Abstract

Purpose: This review aimed to determine the effectiveness of oral care using Chlorhexidine Gluconate (CHX) in Ventilator-Associated Pneumonia (VAP) in the intensive care unit. Methods: An electronic databases search was conducted with Ovid-MEDLINE, EMBASE, CENTRAL, CINAHL and four domestic databases from July 10 to 16, 2018. Two reviewers independently selected the studies; three reviewers assessed their methodological quality and extracted relevant data. We conducted a meta-analysis of the effect of CHX oral care versus placebo using the Review Manager 5.3 software program and summarized the results of intervention from the included studies. Results: Of the 512 articles identified, 17 randomized controlled trials met the inclusion criteria for review. The incidence of VAP differed significantly between the CHX and placebo groups (Relative Risk [RR]=0.72, 95% Confidence Interval [CI]=0.63~0.84).
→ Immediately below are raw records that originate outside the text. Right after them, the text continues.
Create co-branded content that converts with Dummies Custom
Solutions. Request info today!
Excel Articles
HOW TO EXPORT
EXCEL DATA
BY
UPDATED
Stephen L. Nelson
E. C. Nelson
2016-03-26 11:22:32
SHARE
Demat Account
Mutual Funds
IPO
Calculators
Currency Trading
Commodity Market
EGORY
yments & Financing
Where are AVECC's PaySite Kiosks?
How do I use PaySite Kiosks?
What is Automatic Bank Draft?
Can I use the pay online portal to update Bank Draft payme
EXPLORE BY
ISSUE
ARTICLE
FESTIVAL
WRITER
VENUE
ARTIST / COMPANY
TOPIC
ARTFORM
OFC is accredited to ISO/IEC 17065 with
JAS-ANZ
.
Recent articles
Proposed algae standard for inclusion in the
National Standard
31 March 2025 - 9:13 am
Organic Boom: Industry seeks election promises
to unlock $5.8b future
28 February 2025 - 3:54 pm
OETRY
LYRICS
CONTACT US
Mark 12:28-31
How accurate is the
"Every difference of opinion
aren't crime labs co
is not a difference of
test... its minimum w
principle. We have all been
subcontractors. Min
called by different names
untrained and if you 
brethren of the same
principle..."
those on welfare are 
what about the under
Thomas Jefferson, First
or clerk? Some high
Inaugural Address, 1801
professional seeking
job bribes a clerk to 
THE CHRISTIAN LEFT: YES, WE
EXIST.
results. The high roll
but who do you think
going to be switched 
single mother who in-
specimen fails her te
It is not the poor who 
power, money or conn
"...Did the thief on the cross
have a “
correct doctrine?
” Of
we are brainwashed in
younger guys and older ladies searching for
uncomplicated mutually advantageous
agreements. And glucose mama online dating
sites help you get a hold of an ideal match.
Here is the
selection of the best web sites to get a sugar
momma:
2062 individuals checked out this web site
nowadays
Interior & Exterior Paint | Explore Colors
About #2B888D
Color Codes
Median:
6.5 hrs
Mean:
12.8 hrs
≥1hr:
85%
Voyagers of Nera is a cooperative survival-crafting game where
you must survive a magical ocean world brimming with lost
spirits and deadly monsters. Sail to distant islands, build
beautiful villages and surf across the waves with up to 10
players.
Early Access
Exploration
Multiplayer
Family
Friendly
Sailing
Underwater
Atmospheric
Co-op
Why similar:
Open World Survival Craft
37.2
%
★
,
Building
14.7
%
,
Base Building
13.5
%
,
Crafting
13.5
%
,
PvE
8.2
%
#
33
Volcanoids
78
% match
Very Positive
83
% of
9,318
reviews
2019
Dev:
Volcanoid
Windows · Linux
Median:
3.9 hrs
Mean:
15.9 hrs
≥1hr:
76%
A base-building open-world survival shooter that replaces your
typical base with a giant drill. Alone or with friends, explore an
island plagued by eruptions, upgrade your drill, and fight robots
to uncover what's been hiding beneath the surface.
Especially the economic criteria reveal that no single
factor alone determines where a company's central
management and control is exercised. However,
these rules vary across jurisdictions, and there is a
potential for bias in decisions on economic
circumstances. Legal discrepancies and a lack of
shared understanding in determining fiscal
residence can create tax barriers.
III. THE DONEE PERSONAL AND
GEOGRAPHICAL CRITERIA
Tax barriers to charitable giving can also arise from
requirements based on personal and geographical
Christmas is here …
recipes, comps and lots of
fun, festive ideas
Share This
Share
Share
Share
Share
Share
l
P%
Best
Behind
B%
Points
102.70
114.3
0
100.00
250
The pooled effects of oral care using 0.12% CHX were RR=0.65 (95% CI=0.52~0.80) and RR=0.68 (95% CI=0.54~0.86) using CHX solution, which were statistically significant. When CHX oral care was performed three times a day, the size of the effect was statistically significant (RR=0.63, 95% CI=0.40~0.99). There was no significant difference in mortality between the CHX oral care and placebo groups (RR=1.08, 95% CI=0.94~1.28). Conclusion: This review provides evidence that performing oral care using a 0.12% CHX solution three times a day could decrease the incidence of VAP. For improving the quality of nursing practice, the results of this review should be used as the basis for the oral care evidence-based practice guidelines for critical patients.